Inspired, Facundo used an iPad and an old Akai cassette deck to record Postcards, his homage to Japanese minimalism and Kankyō Ongaku. “I had the sensation that for many years, I’d been doing something similar to the style,” he explains. Kankyō Ongaku reminded him of hearing the sounds of Japanese folkloric instruments as a young boy, and suddenly, the way the influence of Japan had manifested in his music made sense. From those early experiences, Facundo became fascinated Japanese history, tradition, and culture, particularly that of Kyoto - the cultural capital of Japan. When he was five, his father placed him in karate lessons and began watching martial arts movies with him.

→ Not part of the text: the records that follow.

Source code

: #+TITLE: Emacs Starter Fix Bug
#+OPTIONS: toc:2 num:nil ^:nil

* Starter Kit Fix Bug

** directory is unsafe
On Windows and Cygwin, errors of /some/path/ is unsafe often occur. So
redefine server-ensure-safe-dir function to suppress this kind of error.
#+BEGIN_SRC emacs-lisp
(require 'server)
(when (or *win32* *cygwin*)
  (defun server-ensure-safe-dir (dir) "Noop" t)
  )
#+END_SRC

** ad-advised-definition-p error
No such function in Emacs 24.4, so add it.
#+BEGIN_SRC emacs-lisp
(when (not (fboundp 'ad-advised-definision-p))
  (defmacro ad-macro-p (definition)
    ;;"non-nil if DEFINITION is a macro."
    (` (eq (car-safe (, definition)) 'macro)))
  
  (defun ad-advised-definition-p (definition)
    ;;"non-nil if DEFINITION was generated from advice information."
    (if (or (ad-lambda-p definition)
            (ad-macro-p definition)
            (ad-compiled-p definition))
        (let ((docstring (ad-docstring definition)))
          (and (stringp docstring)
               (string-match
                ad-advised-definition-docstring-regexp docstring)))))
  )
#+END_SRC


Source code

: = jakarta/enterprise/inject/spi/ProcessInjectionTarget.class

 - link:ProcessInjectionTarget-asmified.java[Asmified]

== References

Upload by upload, the utopian music of Hiroshi Yoshimura and his 80s Japanese contemporaries transported Facundo back to his childhood. “It was a kind of algorithmic magic,” he says. This was how Facundo Arena, the composer and producer behind The Kyoto Connection, discovered the technonaturalistic pleasures of Kankyō Ongaku (environmental music), a distinctly Japanese interpretation of European, British and American minimalist composition and ambient music. More often than not, they’d leave the browser on autoplay. During the late 2010s, music lovers around the world began obsessively listening to increasingly esoteric albums on Youtube.